Identification of a novel nucleolar localization signal and a degradation signal in Survivin-deltaEx3: a potential link between nucleolus and protein degradation

Abstract

For a long time, as the most prominent subnuclear structure, nucleolus has been recognized as a main site where rRNA processing and ribosomal subunit assemblies take place. It has not been until recently that additional functions of nucleolus have begun to be proposed. In this study, we for the first time demonstrate that Survivin-deltaEx3, a novel functionally splice variant of Survivin localizes in the nucleoli where it degrades rapidly through ubiquitin–proteosome pathway.

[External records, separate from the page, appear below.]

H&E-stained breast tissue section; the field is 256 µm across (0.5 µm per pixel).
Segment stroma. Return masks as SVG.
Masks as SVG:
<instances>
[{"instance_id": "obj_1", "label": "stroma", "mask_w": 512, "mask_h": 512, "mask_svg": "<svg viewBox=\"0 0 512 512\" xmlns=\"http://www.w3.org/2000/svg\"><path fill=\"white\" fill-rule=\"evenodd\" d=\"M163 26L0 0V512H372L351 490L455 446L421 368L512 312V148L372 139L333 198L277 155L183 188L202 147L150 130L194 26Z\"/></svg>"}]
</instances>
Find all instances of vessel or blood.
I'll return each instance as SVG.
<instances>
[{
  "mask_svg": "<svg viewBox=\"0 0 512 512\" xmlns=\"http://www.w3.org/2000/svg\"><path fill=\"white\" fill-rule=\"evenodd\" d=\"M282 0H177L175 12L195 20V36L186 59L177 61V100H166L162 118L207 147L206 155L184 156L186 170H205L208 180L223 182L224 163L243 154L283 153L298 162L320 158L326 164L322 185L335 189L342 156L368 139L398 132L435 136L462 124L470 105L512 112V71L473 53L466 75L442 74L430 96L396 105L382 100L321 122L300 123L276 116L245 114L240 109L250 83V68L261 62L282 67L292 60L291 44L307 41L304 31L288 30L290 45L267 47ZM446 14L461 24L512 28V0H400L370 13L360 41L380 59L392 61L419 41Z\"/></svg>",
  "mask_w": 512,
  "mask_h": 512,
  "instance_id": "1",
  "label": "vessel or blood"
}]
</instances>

Several lines of evidences provided in this report support this finding (i) a novel nucleolar localization sequence (NoLS, MQRKPTIRRKNLRLRRK) and a novel degradation signal (aa92–aa137) within Survivin-deltaEx3 were identified (ii) proteasome inhibitors MG132 or ALLN greatly inhibits degradation of Survivin-deltaEx3 and polyubiquitination of Survivin-deltaEx3 was detected (iii) heterologous proteins such as TAT-PTD or p14ARF, when fused to this putative degradation signal, result in a significant degradation within the nucleolus. In addition, the nucleolar localization and degradation of Survivin-deltaEx3 appear to be required for its antiapoptotic function, since neither NoLS-deleted nor degradation signal-deleted Survivin-deltaEx3 retains protective effect against Doxorubicin-induced apoptosis. Thus, our results have provided evidences to suggest that besides cytosol, nucleus, endoplsmic reticulum (ER) or lysosomes, nucleolus may also operate important protein degradation pathway, which has been overlooked previously.